- [ASSIGNED TASK] Copy out each line below that contains the string "software".

- [Transcribed page contents]
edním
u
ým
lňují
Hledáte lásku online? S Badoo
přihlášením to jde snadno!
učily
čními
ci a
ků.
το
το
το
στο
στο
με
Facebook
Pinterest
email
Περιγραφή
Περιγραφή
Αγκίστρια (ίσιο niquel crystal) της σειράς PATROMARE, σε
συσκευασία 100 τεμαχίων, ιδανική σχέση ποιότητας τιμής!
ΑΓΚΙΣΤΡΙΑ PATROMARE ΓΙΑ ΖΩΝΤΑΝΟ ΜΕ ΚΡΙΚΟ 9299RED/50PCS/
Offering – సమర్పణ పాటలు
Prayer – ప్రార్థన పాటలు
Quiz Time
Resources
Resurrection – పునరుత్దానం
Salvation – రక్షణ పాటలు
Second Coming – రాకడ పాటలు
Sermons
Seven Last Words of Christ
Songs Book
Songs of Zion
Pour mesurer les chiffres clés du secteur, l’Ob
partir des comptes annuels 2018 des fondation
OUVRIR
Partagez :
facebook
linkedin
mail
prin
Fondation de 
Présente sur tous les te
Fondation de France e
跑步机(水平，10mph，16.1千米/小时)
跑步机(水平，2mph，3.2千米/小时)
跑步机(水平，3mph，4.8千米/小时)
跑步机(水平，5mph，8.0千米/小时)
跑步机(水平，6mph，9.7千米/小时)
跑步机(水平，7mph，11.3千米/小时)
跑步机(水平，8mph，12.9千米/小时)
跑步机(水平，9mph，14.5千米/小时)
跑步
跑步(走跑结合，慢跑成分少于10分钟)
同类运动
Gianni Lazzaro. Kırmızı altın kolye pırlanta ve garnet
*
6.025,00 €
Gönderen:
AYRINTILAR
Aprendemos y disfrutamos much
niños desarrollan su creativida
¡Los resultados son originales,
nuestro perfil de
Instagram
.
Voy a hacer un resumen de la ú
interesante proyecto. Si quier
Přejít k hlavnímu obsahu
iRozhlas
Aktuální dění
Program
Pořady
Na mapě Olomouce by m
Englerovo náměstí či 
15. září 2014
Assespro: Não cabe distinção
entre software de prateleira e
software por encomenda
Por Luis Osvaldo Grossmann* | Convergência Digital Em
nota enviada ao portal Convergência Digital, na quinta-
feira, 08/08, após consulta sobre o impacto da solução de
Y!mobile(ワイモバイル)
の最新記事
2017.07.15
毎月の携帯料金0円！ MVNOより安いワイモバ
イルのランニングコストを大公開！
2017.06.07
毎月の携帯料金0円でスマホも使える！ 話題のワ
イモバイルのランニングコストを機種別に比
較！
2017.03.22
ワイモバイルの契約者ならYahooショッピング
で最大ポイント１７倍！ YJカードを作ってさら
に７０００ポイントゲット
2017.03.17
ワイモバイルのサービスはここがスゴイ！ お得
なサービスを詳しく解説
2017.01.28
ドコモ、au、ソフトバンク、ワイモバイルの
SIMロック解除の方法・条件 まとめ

- [OUTPUT OF THE EXERCISE]
entre software de prateleira e
software por encomenda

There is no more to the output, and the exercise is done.